Zehn Jahre Facebook-Fahndung: Polizei Hannover bahnt den Weg
Es war quasi die mediale Ankunft der Polizei im 21. Jahrhundert: Der erste Facebook-Account zu Fahndungszwecken - die Fortsetzung der ZDF Sendung "Aktenzeichen XY... ungelöst" in sozialen Netzwerken.
Die Initiative ging von zwei Männern aus: dem damaligen Polizeipräsidenten der Polizeidirektion Hannover, Uwe Binias, und seinem Pressesprecher Stefan Wittke. "Wir waren damals als Behörde ziemlich innovativ, mit dem Bürger ins Gespräch zu kommen", sagt Binias. "Ich kann mich gut erinnern, dass ich im Lagezentrum gesessen und als Polizeipräsident live Fragen der Bürgerinnen und Bürger beantwortet habe."
Social-Media-Fahndung ist heute Standard
Seit damals ist die Fahndung mithilfe von Facebook - und später auch Twitter und Instagram - Standard bei der Polizei. Landesweit gibt es rund 100 Social-Media-Accounts in den Inspektionen zwischen Lüneburg und Göttingen. Seit 2012 - diese Zahl ist erfasst - wurden 1.248 Fahndungen veröffentlicht. Für Landespolizeipräsident Axel Brockmann ist das im Rückblick eine Erfolgsgeschichte, wie er dem NDR sagte: "Es war eine wegweisende Entscheidung, die sozialen Medien aktiv mit zu nutzen. Wir sind eine bürgernahe Polizei und deshalb wollen wir selbstverständlich genau da präsent sein, wo sich eine Vielzahl der Bürgerinnen und Bürger aufhält."
Viele Beispiele für erfolgreiche Fahndungen
Zwar wird keine offizielle Erfolgsbilanz geführt, doch Beispiele für gelungene Ermittlungen gebe es viele. Etwa als man kürzlich nach zwei achtjährigen Kindern suchte, die im Raum Osnabrück als vermisst gemeldet worden waren. Die entscheidenden Hinweise kamen von Menschen, die Facebook verfolgt hatten.
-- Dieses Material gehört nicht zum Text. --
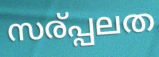
സര്പ്പലതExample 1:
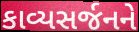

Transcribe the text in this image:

કાવ્યસર્જનને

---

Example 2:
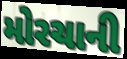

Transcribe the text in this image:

મોરચાની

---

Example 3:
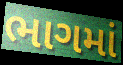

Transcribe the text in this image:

ભાગમાં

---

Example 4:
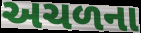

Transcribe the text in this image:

અચળના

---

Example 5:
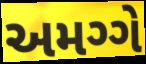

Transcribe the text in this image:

અમગ્ગેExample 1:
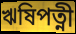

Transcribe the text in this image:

ঋষিপত্নী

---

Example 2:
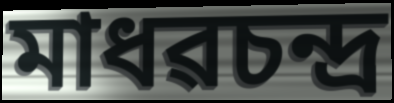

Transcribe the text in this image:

মাধৱচন্দ্ৰ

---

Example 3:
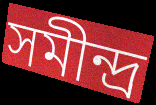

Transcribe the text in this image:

Soziale Netzwerke ermöglichen schnelle Suche
Eine wichtige Rolle spielt die Facebook-Fahndung bei der zeitnahen Suche nach Zeugen. Etwa wenn nachts eine Tankstelle überfallen wurde oder wenn, wie ganz aktuell in Hannover, Obdachlosen mit ätzender Flüssigkeit gefüllte Wodka-Flaschen in die Hand gedrückt werden. Es geht immerhin um den Verdacht einer gefährlichen Körperverletzung.
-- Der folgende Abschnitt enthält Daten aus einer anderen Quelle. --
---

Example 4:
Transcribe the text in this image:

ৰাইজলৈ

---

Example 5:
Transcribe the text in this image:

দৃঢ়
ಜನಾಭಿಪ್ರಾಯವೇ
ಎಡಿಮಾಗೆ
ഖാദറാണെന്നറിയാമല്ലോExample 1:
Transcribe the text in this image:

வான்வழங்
Internationaler Erfolg für Konzept aus Hannover
Dass man vor Ort in Hannover mit dem Facebook-Konzept auf Sicht Erfolg haben würde, damit hatten Ex-Polizeipräsident Binias und Sprecher Wittke gerechnet - nicht aber mit der großen Nachfrage bei Polizeibehörden landauf landab. Wittke reiste damals quer durch die Republik, um das Konzept vorzustellen, auch zum Bundeskriminalamt. Interesse kam auch aus dem Ausland - die Hannoveraner gaben Interviews im japanischen und russischen Fernsehen und hielten Vorträge in Luxemburg.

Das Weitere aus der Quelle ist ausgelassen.